Earlier this week, I attended the one day “Stats for America” conference at the Bureau of Labor Statistics. It was an interesting conference that focused on the use and communication of data and analyses from several federal agencies. My primary reason for attending was to see the last (well-named, I must say) session of the day: “What would Edward Tufte say about the Charts and Graphs coming out of Washington”.
One of the four presentations in this panel consisted of a series of critiques and remakes of graphs from one of the represented federal agencies (of which there were several representatives in the audience). Over the next 10 minutes or so, the speaker proceeded to excitedly critique a selection of graphs from this agency, including colors, annotations, and basic graph types, even giggling at some of the elements in the graphs. As a neutral audience member, I felt the speaker treated the entire exercise flippantly and casually, laughing at times, tearing the data visualization apart.
I’m watching a speaker flippantly tearing an agency’s dataviz apart. And people from that agency are in the room. I don’t know if they’re offended or not, but as an observer, I find this painful.
— Jon Schwabish (@jschwabish) June 3, 2019
It was only later that I learned two things about the presenter. First, this speaker tends to speak in a fairly casual, half-laughing tone. Second, the presentation was based on a report that was commissioned by the agency to (presumably) critique and remake some of their graphs. It’s possible I missed the part of the presentation at the very beginning where this was described in detail (though I don’t think I did), but here’s the thing: if the presenter had thought carefully about the audience and how the criticism might be perceived, both by those who work in the agency and independent listeners like me, the speaker might have re-thought the approach and demeanor. As a friend recently told me, “intent is not always magical” and, as in many cases, it’s not necessarily what you say, but how you say it.
Critique in the data visualization field has long been a source of discussion. From Fernanda Viegas and Martin Wattenberg’s famous article on critique to Cole Nussbaumer Knaflic’s recent podcast episode to Elijah Meeks’ Medium article late last year, the field continues to evolve in how we criticize other people’s work. As a field, we seem to struggle with where data visualization critique falls in relation to critique in other fields like art (e.g., movies and food) and data analysis (e.g., peer reviewed academic journal articles). How polite do we need to be? When do we need to provide alternative approaches? When do we need to make those alternative approaches? Should we alert people that we are going to critique their work?
Always makes me uncomfortable. Any viz can be torn apart. You don’t know what their constraints were. You don’t know what the client (if there was one) insisted on. Many critics pretend their opinion is gospel.
— Stephen Hampshire (@shampshire) June 3, 2019
What is true about critique in data visualization that may not be true in some of these other fields like movies and food, is that the critic does not always know the different constraints (e.g., workflow, bosses, colleagues), intended audience (e.g., technical audience), and tools. Ideally, critique and discussion should benefit everyone, and in the case of presenting data visualization critique, this not only includes the speaker and recipient, but also other readers or audience members.

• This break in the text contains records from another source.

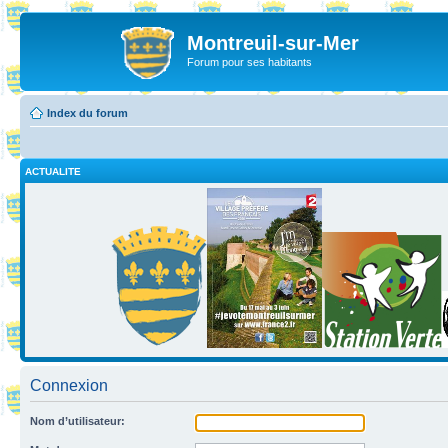
Montreuil-sur-Mer
Forum pour ses habitants
Index du forum
ACTUALITE
Connexion
Nom d’utilisateur: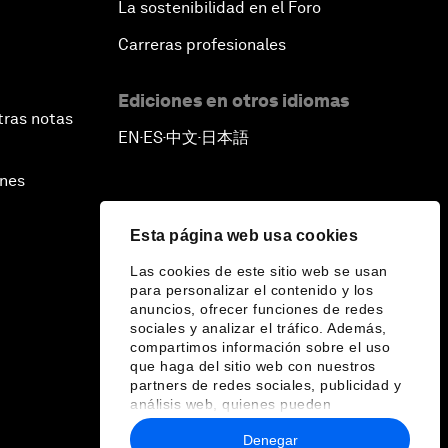
La sostenibilidad en el Foro
Carreras profesionales
Ediciones en otros idiomas
tras notas
EN
ES
中文
日本語
▪
▪
▪
ines
Esta página web usa cookies
Las cookies de este sitio web se usan
para personalizar el contenido y los
anuncios, ofrecer funciones de redes
sociales y analizar el tráfico. Además,
compartimos información sobre el uso
que haga del sitio web con nuestros
partners de redes sociales, publicidad y
análisis web, quienes pueden
combinarla con otra información que les
Denegar
haya proporcionado o que hayan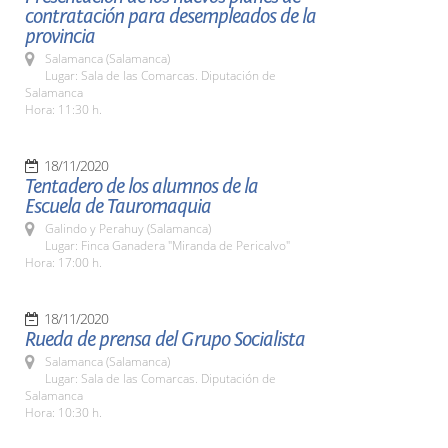
contratación para desempleados de la
provincia
Salamanca (Salamanca)
Lugar: Sala de las Comarcas. Diputación de
Salamanca
Hora: 11:30 h.
18/11/2020
Tentadero de los alumnos de la
Escuela de Tauromaquia
Galindo y Perahuy (Salamanca)
Lugar: Finca Ganadera "Miranda de Pericalvo"
Hora: 17:00 h.
18/11/2020
Rueda de prensa del Grupo Socialista
Salamanca (Salamanca)
Lugar: Sala de las Comarcas. Diputación de
Salamanca
Hora: 10:30 h.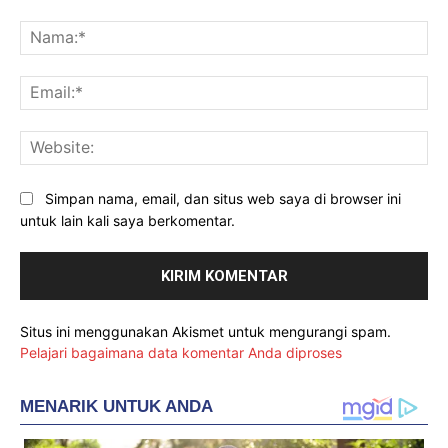
Komentar:
Na
Ema
Web
Simpan nama, email, dan situs web saya di browser ini
untuk lain kali saya berkomentar.
Situs ini menggunakan Akismet untuk mengurangi spam.
Pelajari bagaimana data komentar Anda diproses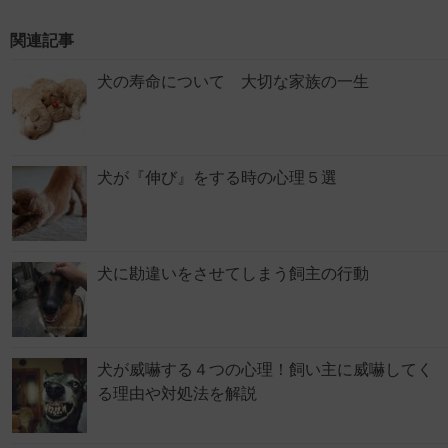
関連記事
犬の寿命について 大切な家族の一生
犬が『伸び』をする時の心理５選
犬に勘違いをさせてしまう飼主の行動
犬が威嚇する４つの心理！飼い主に威嚇してく
る理由や対処法を解説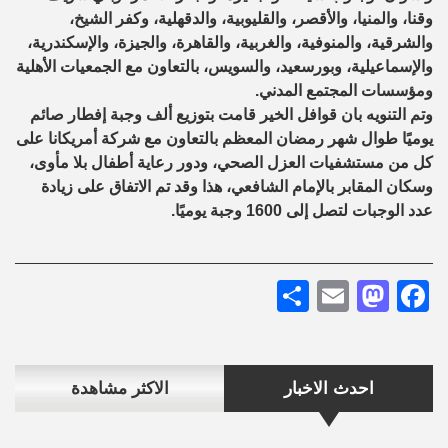
وقنا، والمنيا، والأقصر، والقليوبية، والدقهلية، وكفر الشيخ،
والشرقية، والمنوفية، والغربية، والقاهرة، والجيزة، والإسكندرية،
والإسماعيلية، وبورسعيد، والسويس، بالتعاون مع الجمعيات الأهلية
ومؤسسات المجتمع المدني.
وتم التنويه بان قوافل الخير قامت بتوزيع ألف وجبة إفطار صائم
يوميًا طوال شهر رمضان المعظم بالتعاون مع شركة أمريكانا على
كل من مستشفيات العزل الصحي، ودور رعاية أطفال بلا مأوى،
وسكان المقابر بالإمام الشافعي، هذا وقد تم الاتفاق على زيادة
عدد الوجبات لتصل إلى 1600 وجبة يوميًا.
Share
Mastodon
Email
Facebook
احدث الاخبار
الاكثر مشاهدة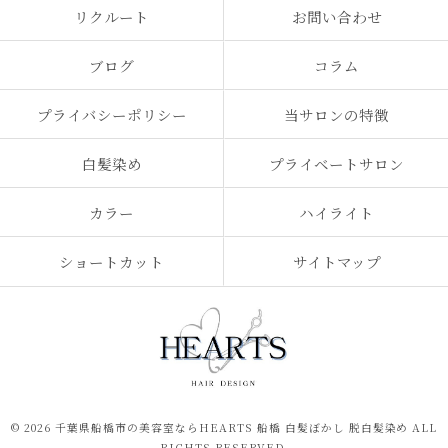
リクルート
お問い合わせ
ブログ
コラム
プライバシーポリシー
当サロンの特徴
白髪染め
プライベートサロン
カラー
ハイライト
ショートカット
サイトマップ
© 2026 千葉県船橋市の美容室ならHEARTS 船橋 白髪ぼかし 脱白髪染め ALL
RIGHTS RESERVED.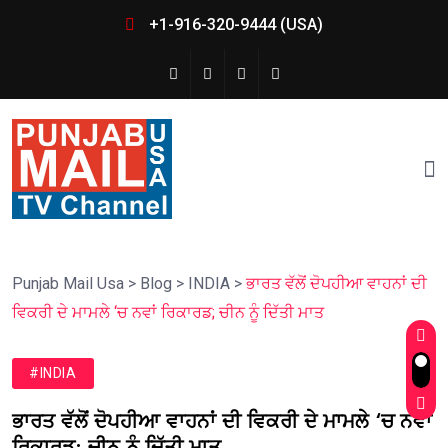
+1-916-320-9444 (USA)
Punjab Mail Usa
>
Blog
>
INDIA
>
ਭਾਰਤ ਵੱਲੋਂ ਦੋਪਹੀਆ ਵਾਹਨਾਂ ਦੀ
ਵਿਕਰੀ ਦੇ ਮਾਮਲੇ ‘ਚ ਨਵਾਂ ਰਿਕਾਰਡ; ਚੀਨ ਨੂੰ ਦਿੱਤੀ ਮਾਤ
#INDIA
ਭਾਰਤ ਵੱਲੋਂ ਦੋਪਹੀਆ ਵਾਹਨਾਂ ਦੀ ਵਿਕਰੀ ਦੇ ਮਾਮਲੇ ‘ਚ ਨਵਾਂ
ਰਿਕਾਰਡ; ਚੀਨ ਨੂੰ ਦਿੱਤੀ ਮਾਤ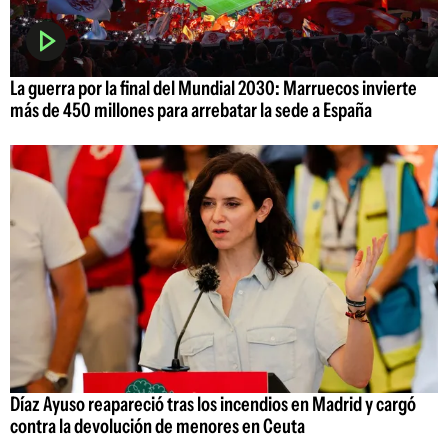
La guerra por la final del Mundial 2030: Marruecos invierte
más de 450 millones para arrebatar la sede a España
Díaz Ayuso reapareció tras los incendios en Madrid y cargó
contra la devolución de menores en Ceuta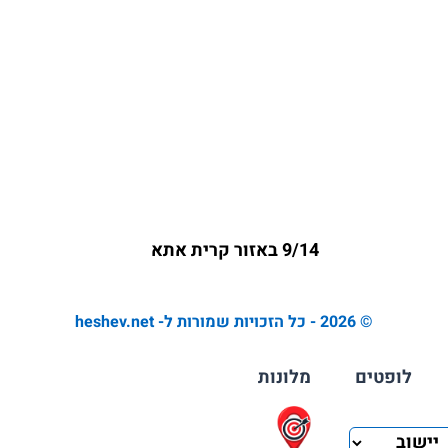
9/14 באזור קרית אתא
© 2026 - כל הזכויות שמורות ל- heshev.net
לופטים
מלונות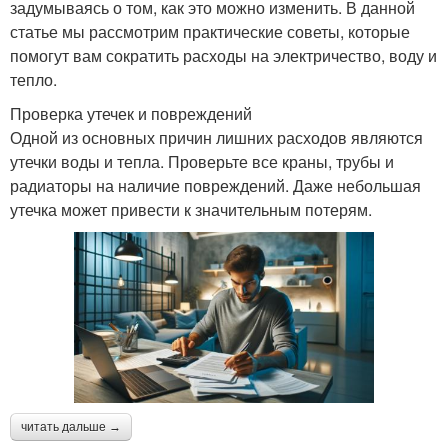
задумываясь о том, как это можно изменить. В данной
статье мы рассмотрим практические советы, которые
помогут вам сократить расходы на электричество, воду и
тепло.
Проверка утечек и повреждений
Одной из основных причин лишних расходов являются
утечки воды и тепла. Проверьте все краны, трубы и
радиаторы на наличие повреждений. Даже небольшая
утечка может привести к значительным потерям.
читать дальше →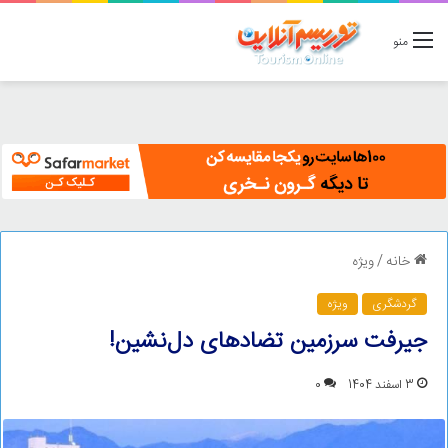
منو
خانه
/
ویژه
گردشگری
ویژه
جیرفت سرزمین تضادهای دل‌نشین!
3 اسفند 1404
0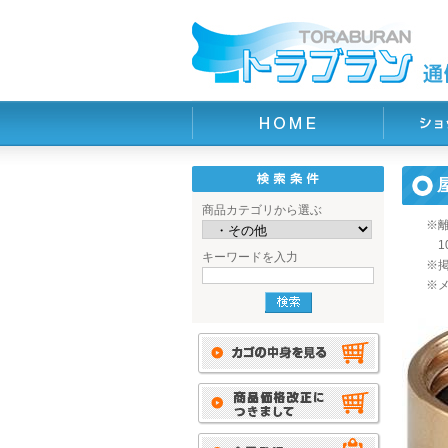
商品カテゴリから選ぶ
※
1
キーワードを入力
※
※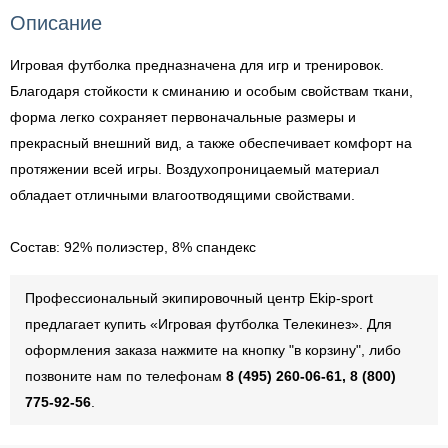
Описание
Игровая футболка предназначена для игр и тренировок.
Благодаря стойкости к сминанию и особым свойствам ткани,
форма легко сохраняет первоначальные размеры и
прекрасный внешний вид, а также обеспечивает комфорт на
протяжении всей игры. Воздухопроницаемый материал
обладает отличными влагоотводящими свойствами.
Состав: 92% полиэстер, 8% спандекс
Профессиональный экипировочный центр Ekip-sport
предлагает купить «Игровая футболка Телекинез». Для
оформления заказа нажмите на кнопку "в корзину", либо
позвоните нам по телефонам
8 (495) 260-06-61, 8 (800)
775-92-56
.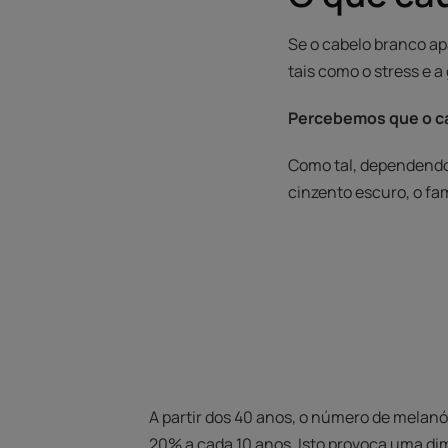
Se o cabelo branco ap
tais como o stress e 
Percebemos que o ca
Como tal, dependendo
cinzento escuro, o fam
A partir dos 40 anos, o número de melanó
20% a cada 10 anos. Isto provoca uma di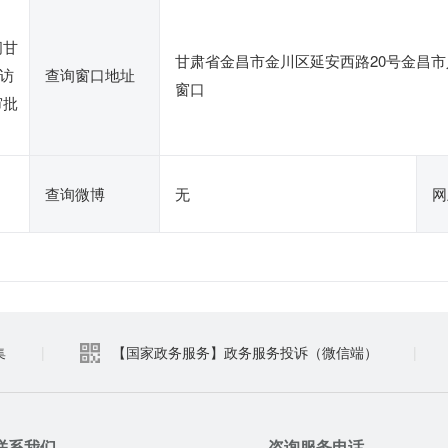
间甘
甘肃省金昌市金川区延安西路20号金昌市
访
查询窗口地址
窗口
审批
查询微博
无
网
集
|
【国家政务服务】政务服务投诉（微信端）
|
联系我们
咨询服务电话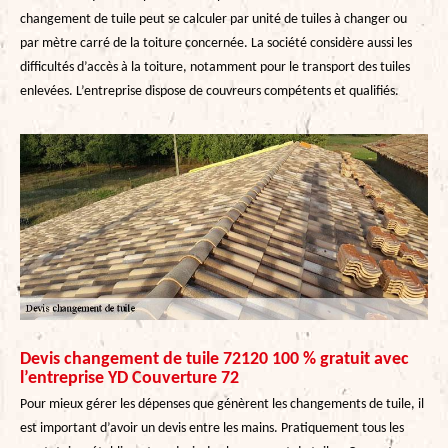
changement de tuile peut se calculer par unité de tuiles à changer ou
par mètre carré de la toiture concernée. La société considère aussi les
difficultés d’accès à la toiture, notamment pour le transport des tuiles
enlevées. L’entreprise dispose de couvreurs compétents et qualifiés.
Devis changement de tuile 72120 100 % gratuit avec
l’entreprise YD Couverture 72
Pour mieux gérer les dépenses que génèrent les changements de tuile, il
est important d’avoir un devis entre les mains. Pratiquement tous les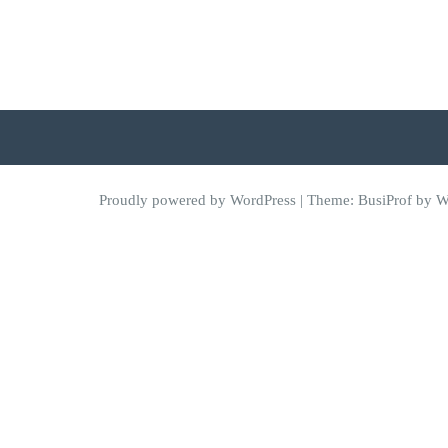
Proudly powered by WordPress
| Theme:
BusiProf
by We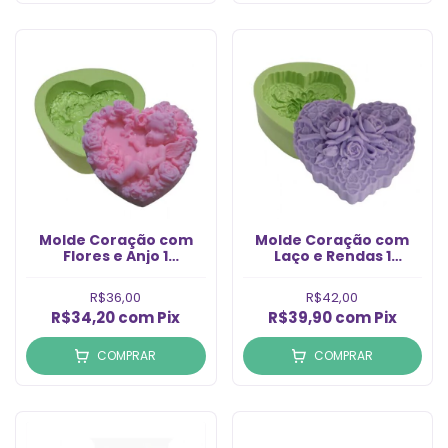
Molde Coração com
Molde Coração com
Flores e Anjo 1
Laço e Rendas 1
Cavidade (1un)
Cavidade (1un)
R$36,00
R$42,00
R$34,20
com
Pix
R$39,90
com
Pix
COMPRAR
COMPRAR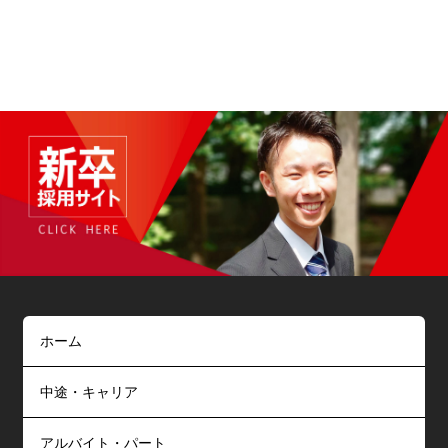
ホーム
中途・キャリア
アルバイト・パート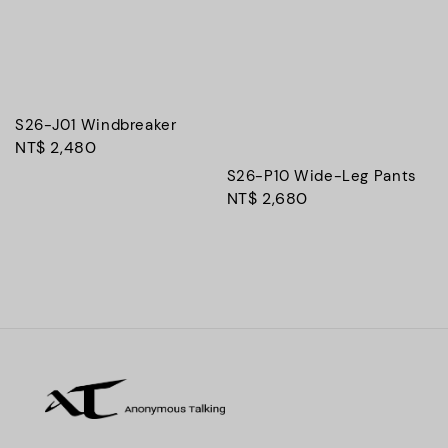
S26-J01 Windbreaker
Regular
NT$ 2,480
price
S26-P10 Wide-Leg Pants
Regular
NT$ 2,680
price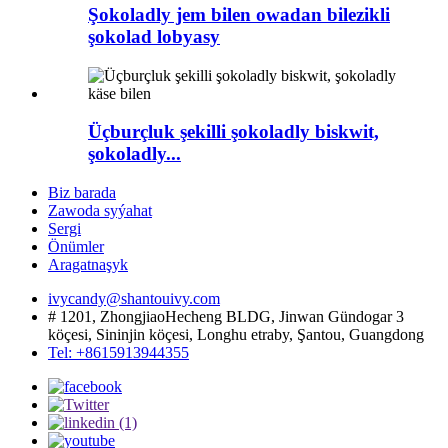
Şokoladly jem bilen owadan bilezikli
şokolad lobyasy
Üçburçluk şekilli şokoladly biskwit,
şokoladly...
Biz barada
Zawoda syýahat
Sergi
Önümler
Aragatnaşyk
ivycandy@shantouivy.com
# 1201, ZhongjiaoHecheng BLDG, Jinwan Gündogar 3
köçesi, Sininjin köçesi, Longhu etraby, Şantou, Guangdong
Tel: +8615913944355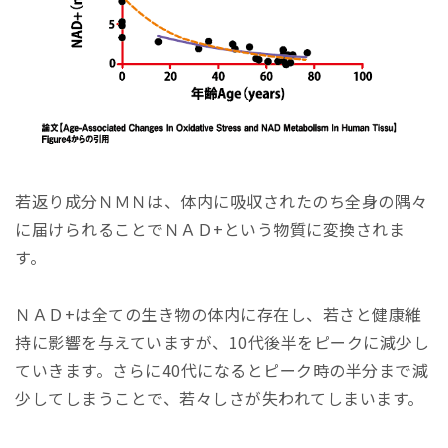
若返り成分ＮＭＮは、体内に吸収されたのち全身の隅々
に届けられることでＮＡＤ+という物質に変換されま
す。
ＮＡＤ+は全ての生き物の体内に存在し、若さと健康維
持に影響を与えていますが、10代後半をピークに減少し
ていきます。さらに40代になるとピーク時の半分まで減
少してしまうことで、若々しさが失われてしまいます。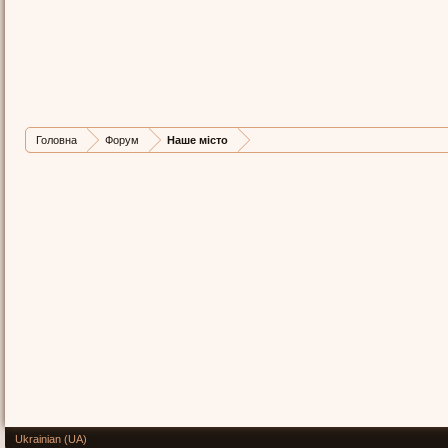
Головна
Форум
Наше місто
Ukrainian (UA)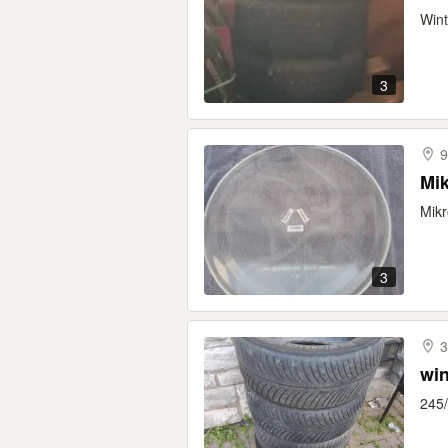
Wint
3
9
Mik
Mikr
3
3
win
245/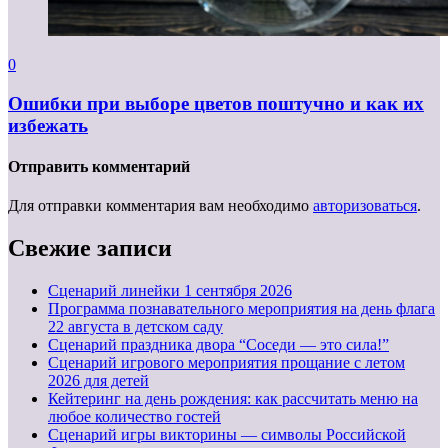
0
Ошибки при выборе цветов поштучно и как их
избежать
Отправить комментарий
Для отправки комментария вам необходимо
авторизоваться
.
Свежие записи
Cценарий линейки 1 сентября 2026
Программа познавательного мероприятия на день флага
22 августа в детском саду
Сценарий праздника двора “Соседи — это сила!”
Сценарий игрового мероприятия прощание с летом
2026 для детей
Кейтеринг на день рождения: как рассчитать меню на
любое количество гостей
Сценарий игры викторины — символы Российской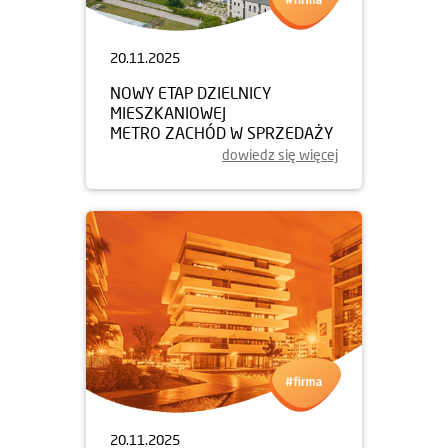
20.11.2025
NOWY ETAP DZIELNICY
MIESZKANIOWEJ
METRO ZACHÓD W SPRZEDAŻY
dowiedz się więcej
20.11.2025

We should all learn NOT to do this. I know because I’ve done it myself in the past.
You can critique, of course, but first be acknowledge production circumstances, goals, and limitations. And be constructive, presenting alternatives as open to discussion and criticism, as well.
— Alberto Cairo (@AlbertoCairo) June 3, 2019
I’ll admit that I have certainly been guilty of being a bad critic. I have criticized graphs and websites without full consideration of the different constraints the producer may have been under. Or I didn’t completely offer alternative ideas or approaches. But I try to do better, to keep more perspectives in my mind and to take a more balanced approach in my criticism.
All this being said, I also don’t think we need to be too soft about this—if we are brave enough to put work out into the world, we should also be brave enough to take comments and criticism. Providing and receiving criticism is part of publishing data visualizations and is also what can help move the field forward to ultimately create better visualizations.
It might help to think about these kinds of critiques as public conversations. These conversations can benefit the visualization creator by providing them with feedback and alternative ideas, and they can also help people who are viewing these visualizations. In any conversation, tone and form matter—how you say something can be as important as what you say. We should think of critique not as a simple take-down of someone’s work but instead as a way to build up someone’s work and an ongoing evolution of the field.
I have long said that we should be more comfortable with critique in data visualization but without context the remarks I make might seem arbitrary and mean-spirited. –Elijah Meeks
Look, I’m not trying to call anyone out here (I haven’t used any names in this post). And maybe I was the only uncomfortable person in the room. But whenever we critique people’s work—be it on a blog, podcast, or presentation—we should be cognizant of the different people who are reading or listening to our critique and how they might perceive that critique. We might not be able to make everyone happy, but the more we can give greater thought to this, the better our community can be.